[Your objective] Your response should consist of every record, exactly as given.

[Excerpted data]
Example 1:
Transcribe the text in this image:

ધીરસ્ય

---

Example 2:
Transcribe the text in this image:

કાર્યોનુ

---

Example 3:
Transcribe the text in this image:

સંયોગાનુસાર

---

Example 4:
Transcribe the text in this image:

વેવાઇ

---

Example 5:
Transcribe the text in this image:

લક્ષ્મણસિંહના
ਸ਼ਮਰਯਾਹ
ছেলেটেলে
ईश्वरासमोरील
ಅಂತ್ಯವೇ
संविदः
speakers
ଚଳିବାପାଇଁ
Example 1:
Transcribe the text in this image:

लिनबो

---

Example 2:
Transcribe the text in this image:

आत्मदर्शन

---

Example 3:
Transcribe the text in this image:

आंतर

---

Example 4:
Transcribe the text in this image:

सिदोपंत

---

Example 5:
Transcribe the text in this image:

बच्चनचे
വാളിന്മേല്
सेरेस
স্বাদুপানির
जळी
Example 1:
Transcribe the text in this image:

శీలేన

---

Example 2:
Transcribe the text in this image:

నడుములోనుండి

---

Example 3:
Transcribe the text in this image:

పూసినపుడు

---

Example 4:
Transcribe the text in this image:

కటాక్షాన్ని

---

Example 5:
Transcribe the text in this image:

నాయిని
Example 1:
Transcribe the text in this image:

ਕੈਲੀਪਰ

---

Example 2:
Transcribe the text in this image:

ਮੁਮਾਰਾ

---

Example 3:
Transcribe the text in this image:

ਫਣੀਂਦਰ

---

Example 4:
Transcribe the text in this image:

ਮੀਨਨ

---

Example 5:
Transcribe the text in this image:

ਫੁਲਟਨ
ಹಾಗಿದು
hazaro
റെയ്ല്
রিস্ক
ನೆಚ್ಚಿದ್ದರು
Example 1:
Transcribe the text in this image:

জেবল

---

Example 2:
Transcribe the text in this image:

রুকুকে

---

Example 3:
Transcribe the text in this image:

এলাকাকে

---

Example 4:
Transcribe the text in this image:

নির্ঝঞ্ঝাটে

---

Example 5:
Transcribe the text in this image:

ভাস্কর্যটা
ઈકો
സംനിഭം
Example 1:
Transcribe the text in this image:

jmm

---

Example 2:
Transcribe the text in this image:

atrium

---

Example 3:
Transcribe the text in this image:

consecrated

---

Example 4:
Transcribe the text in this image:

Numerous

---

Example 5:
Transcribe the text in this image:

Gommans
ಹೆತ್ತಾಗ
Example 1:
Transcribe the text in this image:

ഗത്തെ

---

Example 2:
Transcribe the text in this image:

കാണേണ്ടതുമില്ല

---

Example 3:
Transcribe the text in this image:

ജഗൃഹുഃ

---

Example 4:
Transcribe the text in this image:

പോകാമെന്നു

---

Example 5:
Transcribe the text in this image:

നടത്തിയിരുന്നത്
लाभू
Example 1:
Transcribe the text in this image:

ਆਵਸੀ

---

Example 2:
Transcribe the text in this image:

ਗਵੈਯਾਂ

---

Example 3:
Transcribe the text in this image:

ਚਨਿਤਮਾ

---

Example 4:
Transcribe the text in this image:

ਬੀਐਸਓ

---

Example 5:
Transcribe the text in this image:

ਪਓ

[Task result]
Example 1:
Transcribe the text in this image:

ધીરસ્ય

---

Example 2:
Transcribe the text in this image:

કાર્યોનુ

---

Example 3:
Transcribe the text in this image:

સંયોગાનુસાર

---

Example 4:
Transcribe the text in this image:

વેવાઇ

---

Example 5:
Transcribe the text in this image:

લક્ષ્મણસિંહના
ਸ਼ਮਰਯਾਹ
ছেলেটেলে
ईश्वरासमोरील
ಅಂತ್ಯವೇ
संविदः
speakers
ଚଳିବାପାଇଁ
Example 1:
Transcribe the text in this image:

लिनबो

---

Example 2:
Transcribe the text in this image:

आत्मदर्शन

---

Example 3:
Transcribe the text in this image:

आंतर

---

Example 4:
Transcribe the text in this image:

सिदोपंत

---

Example 5:
Transcribe the text in this image:

बच्चनचे
വാളിന്മേല്
सेरेस
স্বাদুপানির
जळी
Example 1:
Transcribe the text in this image:

శీలేన

---

Example 2:
Transcribe the text in this image:

నడుములోనుండి

---

Example 3:
Transcribe the text in this image:

పూసినపుడు

---

Example 4:
Transcribe the text in this image:

కటాక్షాన్ని

---

Example 5:
Transcribe the text in this image:

నాయిని
Example 1:
Transcribe the text in this image:

ਕੈਲੀਪਰ

---

Example 2:
Transcribe the text in this image:

ਮੁਮਾਰਾ

---

Example 3:
Transcribe the text in this image:

ਫਣੀਂਦਰ

---

Example 4:
Transcribe the text in this image:

ਮੀਨਨ

---

Example 5:
Transcribe the text in this image:

ਫੁਲਟਨ
ಹಾಗಿದು
hazaro
റെയ്ല്
রিস্ক
ನೆಚ್ಚಿದ್ದರು
Example 1:
Transcribe the text in this image:

জেবল

---

Example 2:
Transcribe the text in this image:

রুকুকে

---

Example 3:
Transcribe the text in this image:

এলাকাকে

---

Example 4:
Transcribe the text in this image:

নির্ঝঞ্ঝাটে

---

Example 5:
Transcribe the text in this image:

ভাস্কর্যটা
ઈકો
സംനിഭം
Example 1:
Transcribe the text in this image:

jmm

---

Example 2:
Transcribe the text in this image:

atrium

---

Example 3:
Transcribe the text in this image:

consecrated

---

Example 4:
Transcribe the text in this image:

Numerous

---

Example 5:
Transcribe the text in this image:

Gommans
ಹೆತ್ತಾಗ
Example 1:
Transcribe the text in this image:

ഗത്തെ

---

Example 2:
Transcribe the text in this image:

കാണേണ്ടതുമില്ല

---

Example 3:
Transcribe the text in this image:

ജഗൃഹുഃ

---

Example 4:
Transcribe the text in this image:

പോകാമെന്നു

---

Example 5:
Transcribe the text in this image:

നടത്തിയിരുന്നത്
लाभू
Example 1:
Transcribe the text in this image:

ਆਵਸੀ

---

Example 2:
Transcribe the text in this image:

ਗਵੈਯਾਂ

---

Example 3:
Transcribe the text in this image:

ਚਨਿਤਮਾ

---

Example 4:
Transcribe the text in this image:

ਬੀਐਸਓ

---

Example 5:
Transcribe the text in this image:

ਪਓ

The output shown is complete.